TAREFA 1 — As afirmações a seguir concordam com o texto sobre Machado de Assis? (a) A Quinta do Livramento ficava próxima à zona portuária do Rio de Janeiro. (b) Machado de Assis nasceu em 1849. (c) O site Family Search reúne jornais e revistas digitalizados. Para cada uma, responda sim ou não e cite as palavras do texto que decidem a questão.
TAREFA 2 — Dê continuidade ao texto sobre a juventude de Machado de Assis, começando logo após a sua última frase.

TEXTO EXIBIDO —
☆ ☆ ☆ ☆ ☆ ☆ ☆

Isso foi possível a partir de um trabalho minucioso, de meses, feito com o auxílio de recursos como a Hemeroteca Digital da Biblioteca Nacional, acervo online que reúne jornais, revistas e outras publicações periódicas digitalizadas, e o site Family Search, plataforma de pesquisa genealógica que conta com registros de batismos e casamentos feitos pela Igreja Católica. 

Para Oliveira, a posição do escritor na sociedade brasileira da época faz dos relacionamentos pessoais do jovem Machado de Assis um retrato social importante para a pesquisa sociológica.

“Como um dos maiores escritores brasileiros e mundiais, ele elabora uma verdadeira síntese de todas as relações humanas, estética, valores. Para nós sociólogos, é uma descrição social densa da sociedade brasileira do Rio de Janeiro”. 

No centro dessas relações está a Quinta do Livramento, uma grande chácara antigamente localizada no Centro do Rio de Janeiro, próximo à zona portuária. Era um local habitado por proprietários, escravizados e “agregados”, que seriam as famílias pobres que viviam no local em regime de dependência, em troca de serviços ou trabalho, como era o caso dos pais de Machado de Assis. 

Machado de Assis transitou entre classes no século XIX devido à situação familiar peculiar. Foto: BN/Commons

Na época de nascimento do escritor, em 1839, a chácara estava em meio ao centro político da Corte, ao lado do Cais do Valongo, que era um dos principais portos de entrada de africanos escravizados no Brasil, e era uma região movimentada cultural e socialmente.

☆ ☆ ☆ ☆ ☆ ☆ ☆

LISTAGEM —
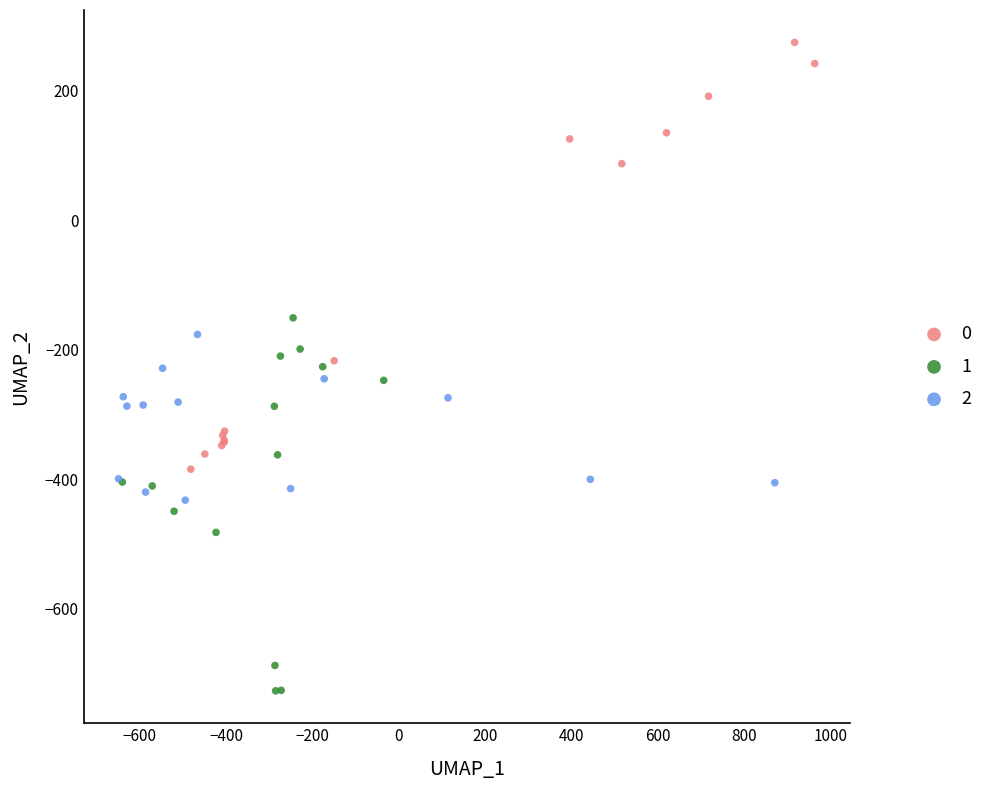

Which series reaches the minimum Y coordinate?

1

☆ ☆ ☆ ☆ ☆ ☆ ☆

RESPOSTA 1 —
(a) Sim: “próximo à zona portuária”.
(b) Não: “Na época de nascimento do escritor, em 1839”.
(c) Não: “plataforma de pesquisa genealógica que conta com registros de batismos e casamentos feitos pela Igreja Católica”.

RESPOSTA 2 —
Pesquisador buscou compreensão da obra por meio da genealogia 

Integrante do conjunto de trabalhos de Oliveira sobre as relações do escritor no Morro do Livramento, o artigo “Primeiras dedicatórias de Machado de Assis” trata das primeiras dedicatórias de Machado de Assis em poemas publicados no Marmota Fluminense, um jornal de variedades, entre 1854 e 1855. As pesquisas resultaram em um capítulo do livro “Família, Política e Etnicidade” (Editora Liber Ars), lançado em conjunto com a pesquisadora Mônica Goulart, e no artigo “A Flor do Morro: As Famílias escravizadas, agregadas e senhoriais do Livramento e Valongo, Rio de Janeiro (Sec. XVIII-XIX)”. 

“Nesses trabalhos, é possível um acompanhamento da história familiar de Joaquim Machado Maria de Assis, desde as origens das bisavós escravizadas e as relações com o senhoriato [os proprietários da Quinta do livramento], de modo a entender quem era Machado de Assis e por que a obra dele é uma obra fenomenal, é uma obra enciclopédica”, afirma Oliveira.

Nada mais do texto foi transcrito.